Robert Fludd

1574 – 1637

The son of a treasurer of war for Queen Elizabeth, Robert Fludd rose to prominence in his time as a Paracleasian physiologist and as an astrologer; a prolific prolific body of Hermetic work includes not just written theses, but his own illustrations as well.

Fludd believed in a cosmogony based on the three principles of Paracelsus; light (the soul, from which comes sulphur), darkness (the prima materia, from which comes salt), and water (the spirit, from which comes mercury). He sought to harmonize various principals of mysticism with the scientific theories of his era.
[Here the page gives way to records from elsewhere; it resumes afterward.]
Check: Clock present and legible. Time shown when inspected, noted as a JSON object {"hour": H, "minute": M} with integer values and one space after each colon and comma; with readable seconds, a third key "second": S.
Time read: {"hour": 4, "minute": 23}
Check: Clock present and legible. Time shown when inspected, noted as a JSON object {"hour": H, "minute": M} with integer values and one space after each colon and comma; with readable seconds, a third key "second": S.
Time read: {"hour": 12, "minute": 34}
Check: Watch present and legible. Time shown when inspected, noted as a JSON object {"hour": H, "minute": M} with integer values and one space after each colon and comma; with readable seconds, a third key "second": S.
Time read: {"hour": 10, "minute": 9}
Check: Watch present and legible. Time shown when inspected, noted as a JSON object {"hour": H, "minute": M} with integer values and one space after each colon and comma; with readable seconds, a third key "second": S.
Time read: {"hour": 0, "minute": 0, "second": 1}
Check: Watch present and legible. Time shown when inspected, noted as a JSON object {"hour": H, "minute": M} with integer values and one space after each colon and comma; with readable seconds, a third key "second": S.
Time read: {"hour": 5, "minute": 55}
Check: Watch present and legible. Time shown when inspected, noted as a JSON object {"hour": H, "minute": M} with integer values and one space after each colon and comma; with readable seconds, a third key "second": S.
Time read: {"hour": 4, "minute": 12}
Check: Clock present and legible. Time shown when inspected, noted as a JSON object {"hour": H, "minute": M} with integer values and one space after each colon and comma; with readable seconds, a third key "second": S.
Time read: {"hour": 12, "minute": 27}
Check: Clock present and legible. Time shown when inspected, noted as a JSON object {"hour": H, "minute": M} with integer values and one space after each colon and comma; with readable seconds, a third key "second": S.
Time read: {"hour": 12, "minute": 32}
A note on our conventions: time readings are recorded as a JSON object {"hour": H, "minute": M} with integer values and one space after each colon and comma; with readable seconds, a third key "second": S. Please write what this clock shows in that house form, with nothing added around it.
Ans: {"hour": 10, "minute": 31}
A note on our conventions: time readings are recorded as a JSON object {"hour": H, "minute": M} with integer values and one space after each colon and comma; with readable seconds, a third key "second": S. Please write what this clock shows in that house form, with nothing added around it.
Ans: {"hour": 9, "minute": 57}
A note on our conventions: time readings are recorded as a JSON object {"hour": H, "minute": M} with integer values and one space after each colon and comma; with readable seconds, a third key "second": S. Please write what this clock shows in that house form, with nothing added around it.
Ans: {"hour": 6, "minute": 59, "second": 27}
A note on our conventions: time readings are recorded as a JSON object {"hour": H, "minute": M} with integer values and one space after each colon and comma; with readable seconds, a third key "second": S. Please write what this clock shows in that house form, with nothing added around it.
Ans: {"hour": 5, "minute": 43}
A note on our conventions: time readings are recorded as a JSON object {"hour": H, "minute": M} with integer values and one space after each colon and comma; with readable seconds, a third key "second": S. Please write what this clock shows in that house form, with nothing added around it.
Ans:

In his infamous volume written in defense of the Rosicrucians, Fludd tried to detach occult stigma from Aristotelian and Cartesian philosophy, but due to his Hermetic and esoteric associations, he wasn’t really the guy for the job.

Robert Fludd decried the natural sciences, and when Johannes Kepler criticized his theosophical theory of Cosmic Harmony (in Harmonice Mundi, 1619), Fludd attempted, unsuccessfully, to convince Kepler that there were deeper truths in the world than could be observed or solved with mathematics.

Initially educated at Oxford, Fludd’s antagonism of natural scientists resulted in at least six rejections from the College of Physicians, although he would eventually be admitted and became a fellow. He found acclaim for his work therein, and, afterwards, his popularity as a philosopher would lead him to serve as a Member of Parliament.